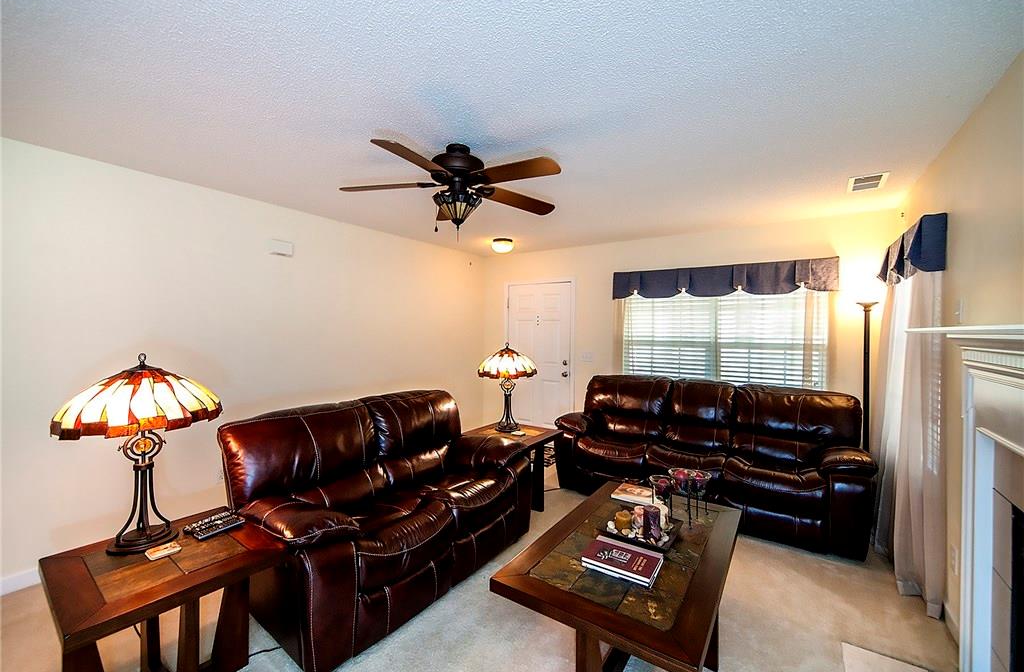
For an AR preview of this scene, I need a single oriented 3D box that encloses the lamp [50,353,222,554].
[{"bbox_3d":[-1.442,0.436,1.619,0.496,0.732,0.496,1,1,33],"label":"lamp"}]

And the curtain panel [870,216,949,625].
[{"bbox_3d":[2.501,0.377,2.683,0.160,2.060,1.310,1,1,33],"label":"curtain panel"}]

──────────────────────────────

• _Your assignment_:
Find every line of the data that contains the word "curtain" and copy each one out.

• _Answer section_:
And the curtain panel [870,216,949,625].
[{"bbox_3d":[2.501,0.377,2.683,0.160,2.060,1.310,1,1,33],"label":"curtain panel"}]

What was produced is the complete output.